Transport Workers United Local 234 said in a release that its fight for “enhanced safety measures” had resulted in a number of improvements, including regular COVID-19 testing employees and temperature checks.

SEPTA spokesperson Andrew Busch confirmed the agency had come to an agreement with the union and said it is in the process of acquiring necessary equipment and nailing down other details of the new protocols.

“We’ve had a good productive dialogue to get us to a better place, and we’re moving forward with them,” Busch said.

SEPTA union president Willie Brown said the authority is moving in the right direction with testing, but the agreement itself is not a big step.

“We did something that we could live with,” Brown said. “And if they carry through the actions we agreed to then we should be able to survive this thing.”

Brown said the union is focused on enforcing the agreement and is in the process of setting up a line of communication for both workers and riders if they have any SEPTA-related issues.  The union also wants to create a better system for tracking the virus’ spread.

“I’m still concerned about people tracing who has the virus or who had the virus and going from there,” he said. “That’s my biggest concern and that’s what I hope we accomplish more than anything else.”

In addition to the testing procedures, SEPTA agreed to institute a more rigorous cleaning schedule, requiring workers to wipe down vehicles, equipment and facilities’ surfaces with disinfectant every two hours. SEPTA facilities where multiple workers have tested positive for COVID-19 are being sterilized as well.

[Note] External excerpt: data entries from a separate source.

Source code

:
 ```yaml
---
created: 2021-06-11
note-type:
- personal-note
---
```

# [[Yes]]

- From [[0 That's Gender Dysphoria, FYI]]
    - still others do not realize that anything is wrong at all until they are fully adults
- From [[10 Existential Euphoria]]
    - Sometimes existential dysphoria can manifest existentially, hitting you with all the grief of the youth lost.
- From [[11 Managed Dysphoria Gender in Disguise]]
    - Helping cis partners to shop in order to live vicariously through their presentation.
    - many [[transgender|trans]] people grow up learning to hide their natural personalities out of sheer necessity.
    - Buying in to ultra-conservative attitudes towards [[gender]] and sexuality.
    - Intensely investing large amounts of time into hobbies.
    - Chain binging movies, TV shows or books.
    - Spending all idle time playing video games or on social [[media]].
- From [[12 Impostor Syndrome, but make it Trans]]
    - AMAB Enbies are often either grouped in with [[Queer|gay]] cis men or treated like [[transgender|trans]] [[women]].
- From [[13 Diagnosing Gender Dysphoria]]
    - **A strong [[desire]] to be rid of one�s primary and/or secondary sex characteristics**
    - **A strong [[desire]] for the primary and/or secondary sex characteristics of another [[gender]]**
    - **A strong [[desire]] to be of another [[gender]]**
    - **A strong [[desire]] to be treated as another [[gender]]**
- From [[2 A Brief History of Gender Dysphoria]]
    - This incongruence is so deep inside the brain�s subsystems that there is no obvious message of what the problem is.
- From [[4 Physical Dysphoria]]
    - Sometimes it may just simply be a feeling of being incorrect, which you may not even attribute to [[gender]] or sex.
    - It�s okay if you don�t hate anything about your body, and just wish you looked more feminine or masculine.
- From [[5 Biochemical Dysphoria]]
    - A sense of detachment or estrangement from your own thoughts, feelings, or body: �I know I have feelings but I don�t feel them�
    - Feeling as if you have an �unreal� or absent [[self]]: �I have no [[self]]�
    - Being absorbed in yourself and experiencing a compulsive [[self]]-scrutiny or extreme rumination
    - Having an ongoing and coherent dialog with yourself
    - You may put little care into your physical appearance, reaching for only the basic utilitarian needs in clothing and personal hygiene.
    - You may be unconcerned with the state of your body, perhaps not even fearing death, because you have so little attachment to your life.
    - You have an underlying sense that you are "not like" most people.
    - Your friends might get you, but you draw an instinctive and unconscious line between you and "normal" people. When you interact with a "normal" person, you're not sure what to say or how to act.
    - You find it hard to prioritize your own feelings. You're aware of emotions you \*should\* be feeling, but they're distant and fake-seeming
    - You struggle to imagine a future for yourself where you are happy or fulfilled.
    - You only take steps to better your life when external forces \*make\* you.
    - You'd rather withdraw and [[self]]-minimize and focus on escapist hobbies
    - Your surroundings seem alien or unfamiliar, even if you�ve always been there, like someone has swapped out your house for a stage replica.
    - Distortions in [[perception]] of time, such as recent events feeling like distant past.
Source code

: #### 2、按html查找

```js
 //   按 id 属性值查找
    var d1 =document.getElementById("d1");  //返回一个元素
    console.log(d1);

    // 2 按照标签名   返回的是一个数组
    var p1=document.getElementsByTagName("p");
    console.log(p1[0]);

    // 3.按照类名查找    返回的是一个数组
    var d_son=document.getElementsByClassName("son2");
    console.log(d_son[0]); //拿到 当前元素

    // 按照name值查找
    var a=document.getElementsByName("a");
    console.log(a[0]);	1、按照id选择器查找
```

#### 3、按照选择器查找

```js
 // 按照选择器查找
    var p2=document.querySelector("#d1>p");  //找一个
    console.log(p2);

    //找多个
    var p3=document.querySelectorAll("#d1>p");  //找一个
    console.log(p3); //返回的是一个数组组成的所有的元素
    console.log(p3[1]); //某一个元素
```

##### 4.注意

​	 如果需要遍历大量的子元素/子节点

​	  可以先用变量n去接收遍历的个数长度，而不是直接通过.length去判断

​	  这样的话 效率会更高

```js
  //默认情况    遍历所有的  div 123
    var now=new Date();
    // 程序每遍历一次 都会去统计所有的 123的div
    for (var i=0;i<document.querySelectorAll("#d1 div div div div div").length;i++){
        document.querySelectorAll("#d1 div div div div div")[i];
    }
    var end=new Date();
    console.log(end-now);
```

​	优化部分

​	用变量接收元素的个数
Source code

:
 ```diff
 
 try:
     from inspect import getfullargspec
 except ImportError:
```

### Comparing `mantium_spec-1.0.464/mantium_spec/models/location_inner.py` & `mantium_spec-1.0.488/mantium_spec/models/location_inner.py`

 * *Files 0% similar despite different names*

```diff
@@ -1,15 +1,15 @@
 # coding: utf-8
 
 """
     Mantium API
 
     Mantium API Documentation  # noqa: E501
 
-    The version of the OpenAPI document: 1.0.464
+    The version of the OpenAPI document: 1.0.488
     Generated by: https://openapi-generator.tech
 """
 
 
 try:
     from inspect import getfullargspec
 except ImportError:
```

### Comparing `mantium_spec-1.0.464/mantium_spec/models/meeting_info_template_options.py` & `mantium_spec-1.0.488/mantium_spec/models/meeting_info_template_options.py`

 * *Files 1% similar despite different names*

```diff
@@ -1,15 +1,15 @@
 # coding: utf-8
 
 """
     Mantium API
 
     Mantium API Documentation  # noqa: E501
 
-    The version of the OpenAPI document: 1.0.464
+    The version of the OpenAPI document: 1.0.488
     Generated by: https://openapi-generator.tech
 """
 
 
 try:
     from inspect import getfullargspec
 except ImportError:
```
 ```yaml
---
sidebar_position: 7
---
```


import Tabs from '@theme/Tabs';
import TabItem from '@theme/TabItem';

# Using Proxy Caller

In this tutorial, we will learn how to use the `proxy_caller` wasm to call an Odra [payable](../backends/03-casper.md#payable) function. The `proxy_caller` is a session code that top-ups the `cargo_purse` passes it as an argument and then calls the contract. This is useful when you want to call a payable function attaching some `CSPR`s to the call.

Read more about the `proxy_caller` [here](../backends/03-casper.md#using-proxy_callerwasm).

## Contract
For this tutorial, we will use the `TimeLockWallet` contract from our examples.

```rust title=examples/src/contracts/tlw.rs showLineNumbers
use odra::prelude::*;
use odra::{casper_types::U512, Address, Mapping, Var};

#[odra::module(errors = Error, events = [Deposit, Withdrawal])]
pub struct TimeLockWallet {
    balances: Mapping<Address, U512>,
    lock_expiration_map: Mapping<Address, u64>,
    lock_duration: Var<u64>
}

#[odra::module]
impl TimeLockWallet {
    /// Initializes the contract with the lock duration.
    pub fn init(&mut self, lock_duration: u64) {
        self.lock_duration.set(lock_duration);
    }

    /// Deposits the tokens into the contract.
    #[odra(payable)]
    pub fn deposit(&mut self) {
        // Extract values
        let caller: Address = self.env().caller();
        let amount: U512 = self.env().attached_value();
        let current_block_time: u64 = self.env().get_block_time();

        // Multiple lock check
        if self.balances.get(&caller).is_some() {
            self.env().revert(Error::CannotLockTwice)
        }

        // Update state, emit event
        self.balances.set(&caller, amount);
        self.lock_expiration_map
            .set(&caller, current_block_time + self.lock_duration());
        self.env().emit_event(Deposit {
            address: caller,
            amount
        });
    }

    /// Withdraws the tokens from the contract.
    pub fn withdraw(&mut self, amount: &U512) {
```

SEPTA also relaxed the rules governing sick leave and benefits, making it easier for workers to stay home as needed without disciplinary action. Those who test positive for the novel coronavirus and those they’ve been in contact with will receive full pay. High-risk employees are now permitted to take sick leave even if they are not sick.

The agreement between SEPTA management and TWU came after Mayor Jim Kenney stepped in and asked union president Willie Brown to hold off on the job action planned for last Thursday. The disruption to transit “would jeopardize many lives,” said city spokesperson Kelly Cofrancisco.

Kenney confirmed the two sides resolved this issue sometime before or during the weekend. The mayor said he appreciates the union’s willingness to work toward an agreement without taking the action.

“Health care workers and other essential staff are relying on SEPTA more than ever and it’s critical that we work together to ensure public transportation is accessible to those who need it,” said Kenney.

SEPTA’s workforce is down by about 20%, according to Busch. Positive coronavirus cases among SEPTA workers have passed 220 and the authority suffered its fifth fatality this week with the death of Yolanda Woodberry, a bus operator out of Frankford depot. Woodberry worked for SEPTA for 17 years.

Busch said SEPTA and the union remain in talks about death benefits for the families of fallen employees.

TWU wants a $500,000 death benefit for all workers who die as a result of the coronavirus. New York transit workers won a similar benefit earlier this month.